═════ Supplied material

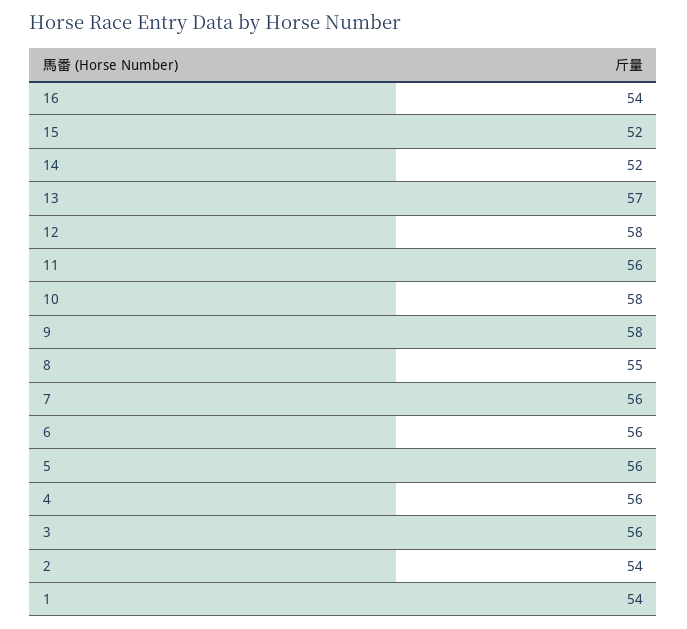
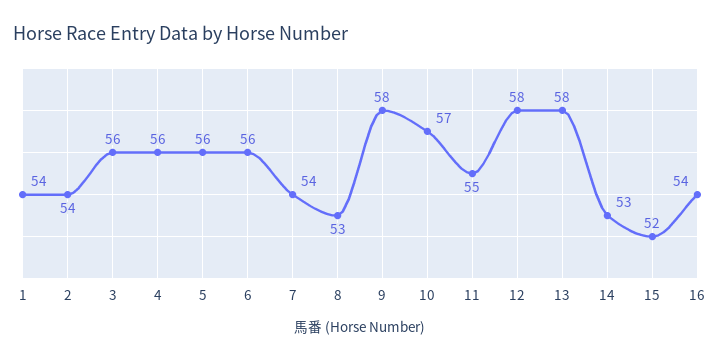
  {
    "16": 54,
    "15": 52,
-   "14": 52,
+   "14": 53,
-   "13": 57,
+   "13": 58,
    "12": 58,
-   "11": 56,
+   "11": 55,
-   "10": 58,
+   "10": 57,
    "9": 58,
-   "8": 55,
+   "8": 53,
-   "7": 56,
+   "7": 54,
    "6": 56,
    "5": 56,
    "4": 56,
    "3": 56,
    "2": 54,
    "1": 54
  }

══════════

Job
The reply should reproduce every entry above word for word and contain no pictures.

Response
  {
    "16": 54,
    "15": 52,
-   "14": 52,
+   "14": 53,
-   "13": 57,
+   "13": 58,
    "12": 58,
-   "11": 56,
+   "11": 55,
-   "10": 58,
+   "10": 57,
    "9": 58,
-   "8": 55,
+   "8": 53,
-   "7": 56,
+   "7": 54,
    "6": 56,
    "5": 56,
    "4": 56,
    "3": 56,
    "2": 54,
    "1": 54
  }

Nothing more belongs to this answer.